Pues bien, ahora vemos cómo daña nuestro entorno la voracidad de los concesionarios de la minería. La mina Buenavista del Cobre en Cananea ha provocado el peor desastre ambiental minero en México. Dos ríos, el Bacanuchi y el Sonora, fueron contaminados por un derrame tóxico, y miles de familias sufren las consecuencias. La empresa es propiedad del Grupo México (GM), el mismo que a menudo exhibe las peores prácticas empresariales. A mí, francamente, no se me ocurre quién pueda ganarle en villanía. Basta observar su manejo de la crisis. En vez de aceptar su evidente responsabilidad y apoyar voluntariamente a las víctimas, alegó que el problema fue el exceso de lluvias. Pronto se supo que la verdadera causa fue el descuido y el mal diseño de las tuberías y se vio obligado a pagar. Muy poco, por cierto.
Ahora bien, GM no es el único explotador. De acuerdo con El Universal, “la quinta parte del país está concesionada al sector minero”. Ahí están otros cinco grupos, uno de los cuales, Altos Hornos de México, tiene una mina que controla un territorio del tamaño de Tabasco. También ahí anda de puntitas Blackfire, una minera canadiense cuyo proyecto en Chiapas fue clausurado “por violar normas ambientales” y cuya presencia se esconde hoy tras prestanombres. Una semana antes de la clausura, dice la nota citando el informe de un sindicato y dos ONG de Canadá, un activista antiminero fue asesinado y días después se presentaron en su país de origen acusaciones de corrupción contra la empresa. Y ni hablar de los Pocitos, también denunciados en este periódico. Por lo demás, si en el pasado fueron necesarios incentivos tributarios a la minería, ya no lo son. Celebro que la Reforma Fiscal haya incluido más gravámenes a las empresas mineras; deploro que puedan evadirlos o eludirlos.

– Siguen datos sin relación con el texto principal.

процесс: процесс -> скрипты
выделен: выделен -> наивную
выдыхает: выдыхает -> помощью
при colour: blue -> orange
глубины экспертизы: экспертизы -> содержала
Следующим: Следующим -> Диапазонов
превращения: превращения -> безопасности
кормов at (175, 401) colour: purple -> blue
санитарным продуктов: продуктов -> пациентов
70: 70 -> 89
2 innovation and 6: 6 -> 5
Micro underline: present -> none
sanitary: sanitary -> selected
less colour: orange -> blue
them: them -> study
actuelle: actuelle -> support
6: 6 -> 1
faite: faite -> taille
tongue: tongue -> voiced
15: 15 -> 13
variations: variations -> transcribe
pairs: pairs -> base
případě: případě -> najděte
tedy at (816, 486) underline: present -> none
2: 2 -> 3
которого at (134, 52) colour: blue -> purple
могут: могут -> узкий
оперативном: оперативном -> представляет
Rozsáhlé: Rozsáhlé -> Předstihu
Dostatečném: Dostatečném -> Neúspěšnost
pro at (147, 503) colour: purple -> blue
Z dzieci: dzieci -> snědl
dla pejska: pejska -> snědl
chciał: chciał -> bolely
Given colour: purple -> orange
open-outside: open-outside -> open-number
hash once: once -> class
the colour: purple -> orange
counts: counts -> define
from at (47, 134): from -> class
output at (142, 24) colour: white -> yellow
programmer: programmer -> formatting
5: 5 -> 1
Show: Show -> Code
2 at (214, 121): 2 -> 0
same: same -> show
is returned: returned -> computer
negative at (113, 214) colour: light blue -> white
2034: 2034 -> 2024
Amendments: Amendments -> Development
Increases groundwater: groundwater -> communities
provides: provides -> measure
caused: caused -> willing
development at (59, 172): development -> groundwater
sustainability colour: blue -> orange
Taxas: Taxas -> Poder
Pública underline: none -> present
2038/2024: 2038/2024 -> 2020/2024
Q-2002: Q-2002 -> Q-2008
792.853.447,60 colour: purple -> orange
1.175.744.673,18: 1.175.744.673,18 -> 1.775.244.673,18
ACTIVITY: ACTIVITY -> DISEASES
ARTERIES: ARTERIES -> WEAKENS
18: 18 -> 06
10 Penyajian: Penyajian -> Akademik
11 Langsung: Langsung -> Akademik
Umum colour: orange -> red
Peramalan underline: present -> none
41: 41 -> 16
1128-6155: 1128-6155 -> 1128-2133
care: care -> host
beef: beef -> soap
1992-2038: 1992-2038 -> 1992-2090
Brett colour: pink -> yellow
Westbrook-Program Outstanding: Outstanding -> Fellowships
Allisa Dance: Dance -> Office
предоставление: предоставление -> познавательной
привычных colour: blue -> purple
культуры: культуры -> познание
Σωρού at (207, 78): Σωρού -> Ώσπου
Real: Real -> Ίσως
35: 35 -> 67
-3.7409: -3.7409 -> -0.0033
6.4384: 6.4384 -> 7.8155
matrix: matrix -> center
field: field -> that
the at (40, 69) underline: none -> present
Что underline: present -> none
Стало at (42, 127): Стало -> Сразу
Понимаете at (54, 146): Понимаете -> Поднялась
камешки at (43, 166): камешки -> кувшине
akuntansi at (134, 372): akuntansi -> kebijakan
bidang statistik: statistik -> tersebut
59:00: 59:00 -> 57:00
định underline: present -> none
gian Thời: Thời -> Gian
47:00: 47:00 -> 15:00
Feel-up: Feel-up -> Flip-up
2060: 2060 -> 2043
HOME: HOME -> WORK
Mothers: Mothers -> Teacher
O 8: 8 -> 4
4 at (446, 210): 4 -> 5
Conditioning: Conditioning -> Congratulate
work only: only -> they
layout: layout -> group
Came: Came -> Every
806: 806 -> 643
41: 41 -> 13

Y es que el problema de fondo es la complicidad gubernamental. Hay depredadores porque el Gobierno Federal les otorga los permisos y solapa sus abusos y porque los gobiernos estatales se hacen de la vista gorda. Claro, en cuanto se desata un escándalo que provoca indignación social todas las autoridades se vuelven muy fieras para declarar contra el infractor. El gobernador de Sonora acaba de dar el ejemplo. Para contrarrestar las críticas contra su proyecto de acueducto —que ha generado un movimiento opositor yaqui— y las presuntas corruptelas que hicieron posible la construcción de una presa en su rancho particular, picó la cresta anticentralista en su estado. Pero ese juego requiere firmeza, y él reculó al primer revire del centro. Ni eso.
La minería mexicana es una industria doblemente extractiva. Extrae de la tierra la riqueza y, a cambio de un salario miserable, extrae de los mineros el trabajo y a veces la salud y hasta la vida misma. A ver si por lo menos en vísperas electorales el gobierno se decide a aplicar la ley a GM. Porque si persiste su lenidad frente al empresariado —como ya ocurrió ante los abusos cometidos por los propietarios de Mexicana y de Oceanografía— el electorado puede y debe pasarle la factura.